By Hanan Mahmoud (MSA archaeologist)
Joining the AERA team at the beginning of March 2014 was one of my dreams. Finally, I could work in the Silo Building Complex (SBC)!
I remember in 2011, after the revolution, my colleague Rabee Eissa and I worked in the Menkaure Valley Temple with the AERA team. By the end of that season and directly to the east of KKT-E basin the workmen exposed rounded silos enclosed with marl brick walls. There were also bins, a kitchen, rooms, corridors and an enclosure wall – all part of a building. Dr Mohsen Kamel, AERA field director, asked me and Rabee to draw this building. Then, we start fighting about who will be the one to get the chance to excavate this amazing Old Kingdom silo building.

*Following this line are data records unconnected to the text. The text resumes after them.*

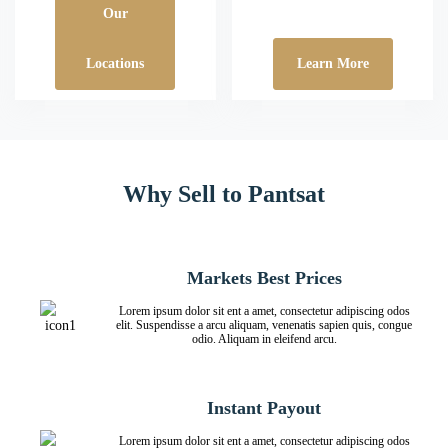
Our
Locations
Learn More
Why Sell to Pantsat
Markets Best Prices
Lorem ipsum dolor sit ent a amet, consectetur adipiscing odos
elit. Suspendisse a arcu aliquam, venenatis sapien quis, congue
odio. Aliquam in eleifend arcu.
Instant Payout
Lorem ipsum dolor sit ent a amet, consectetur adipiscing odos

A site tour of KKT-E+ area during season 2012. Dr Mark Lehner discusses with Rabee Eissa.
Photo by Sayed Salah.
During our work in Memphis in 2011 (the Mit Rahina Field-school) Mohsen Kamel mentioned that AERA will excavate the Silo Building in the next season. Here starts the trouble again with Rabee who wanted to dig the building and really so do I. I didn’t win this fight! Rabee and Hussein Rekaby excavated the building in sequence during the 2012 season. Really they did great work (link ). Now the days are turned and I am part of the SBC team!
I worked in silos since my first year of work with AERA: first in the Royal Administrative Building at the Heit el-Ghurab site; then in House E of the Khentkawes Town (KKT-N); in Structure 9 in the Luxor Town Mound and finally the silos of the SBC. Actually it is one of my favorite structures. I loved silos since I was young and I saw one in my grandfather’s house. I thought it was a refrigerator.
The 2014 season is a different season we only work on site five days each week starting from 08:00 am till 13:30 pm. On Saturday and during the afternoons we work in the office. As we start our third week of the excavation I am hoping to answer the aims of my 2014 trench (sondage 183) inside the silos (space 11237): to investigate the building phases of the Silo Building Complex (SBC) and identify the relationship between the internal walls of SBC. We are hoping to compare the construction technique of the silos with that of House E in the Khentkawes Town (KKT). I was hoping that we can obtain valuable answer to this question but I am still faraway from achieving that. Working inside the sondage – with small areas behind the silos and inside the silos – is very hard and takes much time. Moreover, it makes you more careful as you might break one of these well preserved silos.
We excavated sequences of packing deposit of ash mixed with pottery sherd and marl brick fragments. We knew that the Ancient Egyptian people used the ash to prevent insects from getting into the silos and eating their stored grain Archaeological evidence for the use of ash as an insecticide uncovered at Amarna, Balat and also in House E – which represents an examples of a construction technique using the properties of ash. Moreover, people in our modern villages still use the same technique of using ash in storage silos. These sequences of dumped ash deposits might also indicate that people were utilizing this packing material to support the silo walls, and prevent them from slumping out because of the pressure of the amount of stored grain.
Hanan Mahmoud and Ahmed Ali work in Space 11237 in the Silo Building Complex during season 2014.
Photo by Sayed Salah.
We need to answer many questions. Do these silos have doors and how were they filled? What is the volume or the capacity of these silos? What kind of grain was stored? Did they store many kind of grain inside? We know from the tomb scenes that silos in Ancient Egypt were usually filled from the top and emptied from the base through a small door. Can we find these doors in our silos?
It was a wonderful day when we found, directly outside the outer edge of one of these rounded silos, an inscribed limestone plaque with the hieroglyphic with word smyt. This could mean desert or necropolis, and make us wonder if the silo could contain grain allocated to the necropolis. Whether me or Rabee work in SBC I hope we can add a lot of information to what we know of the daily life of the Ancient Egyptian people.